The topic of multi-camera analytics perhaps deserves some additional discussion. It should be possible to combine multiple views from multiple cameras to more precisely determine acceleration, relative position, and object characteristics (a 'person' in a sign vs. a real 3D person). Any features that support these requirements?
There surely is a lot of applications where embedded vision can really shine. I come from the academia, where I'm working mainly on vision for mobile robotic and surveillance applications. In the field of robotics, the dominant trend is to pack the machine with a PC and let it handle all the algorithmic heavy lifting. There are however emerging applications where using a PC as we know it is a dealbreaker - think UAVs. As for surveillance - at present the dominant paradigm is centralized processing, using some server or even a server cluster. The image data from cameras has to be transfered for processing, putting a large pressure on the communication infrastructure. Sometimes the constraints presented by the communication infrastructure are a brick wall - a complete system redesign is necessary to top over it (or go around it). A natureal solution to this problem is in-place processing.

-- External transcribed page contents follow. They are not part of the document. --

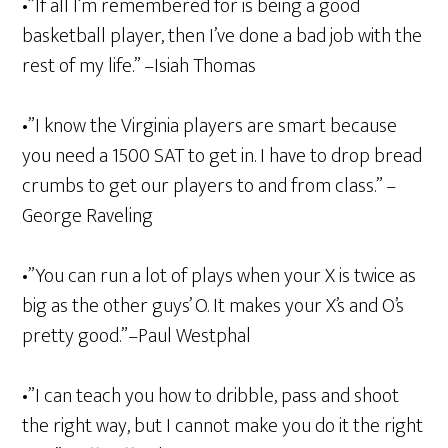
•”If all I’m remembered for is being a good
basketball player, then I’ve done a bad job with the
rest of my life.” –Isiah Thomas
•”I know the Virginia players are smart because
you need a 1500 SAT to get in. I have to drop bread
crumbs to get our players to and from class.” –
George Raveling
•”You can run a lot of plays when your X is twice as
big as the other guys’ O. It makes your X’s and O’s
pretty good.”–Paul Westphal
•”I can teach you how to dribble, pass and shoot
the right way, but I cannot make you do it the right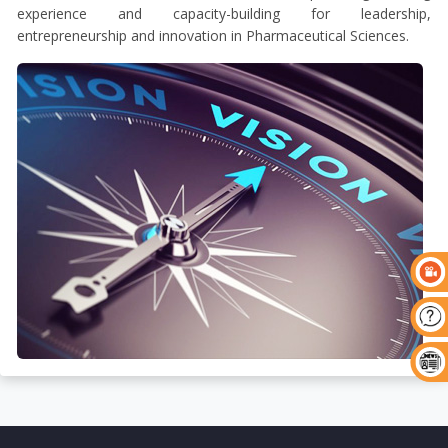
experience and capacity-building for leadership,
entrepreneurship and innovation in Pharmaceutical Sciences.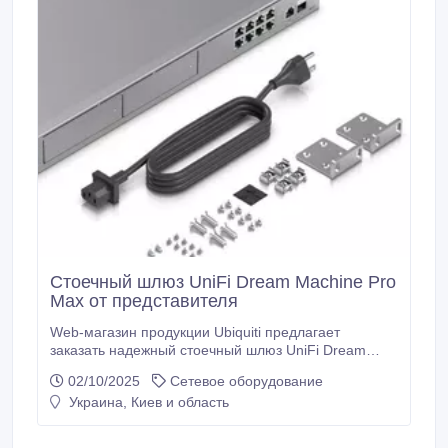
Стоечный шлюз UniFi Dream Machine Pro
Max от представителя
Web-магазин продукции Ubiquiti предлагает
заказать надежный стоечный шлюз UniFi Dream
Machine Pro Max с быстрой доставкой. Основные
02/10/2025
Сетевое оборудование
технические характеристики UniFi Dream Machine
Украина, Киев и область
Pro Max: 1 WAN порт 2.5 GbE RJ45, 8 портов GbE
RJ45 и 1 порт 10G SFP+, пропускная способность
IDS/IPS 5 Гбит/с, четырехъядерный процессор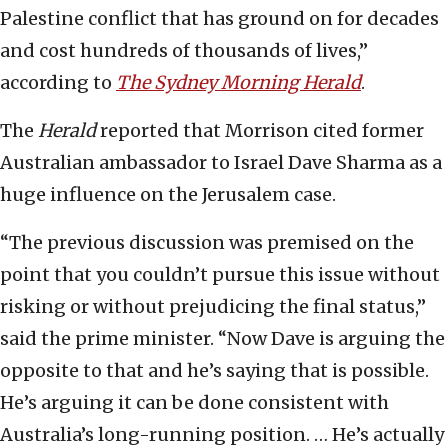
Palestine conflict that has ground on for decades
and cost hundreds of thousands of lives,”
according to
The Sydney Morning Herald
.
The
Herald
reported that Morrison cited former
Australian ambassador to Israel Dave Sharma as a
huge influence on the Jerusalem case.
“The previous discussion was premised on the
point that you couldn’t pursue this issue without
risking or without prejudicing the final status,”
said the prime minister. “Now Dave is arguing the
opposite to that and he’s saying that is possible.
He’s arguing it can be done consistent with
Australia’s long-running position. … He’s actually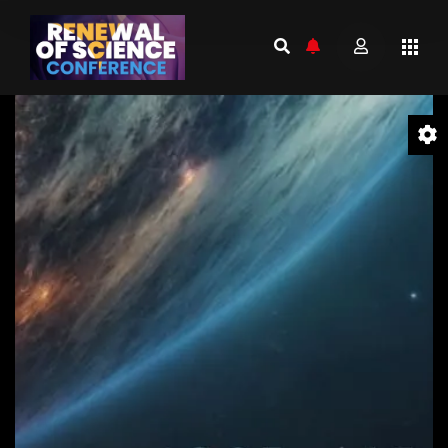
Video
Player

Programmable logic really shines when it comes to processing of local image information, e.g. using the sliding window approach. Our stream processors for image filtering and feature detection and matching can crunch hundreds of VGA frames per second. Combine it with a nice, low power embedded processor and you get a system for (almost) every job. And with Zynq, you get it all in one package. The only problem is that the development is significantly more complicated than it is the case with pure software designs.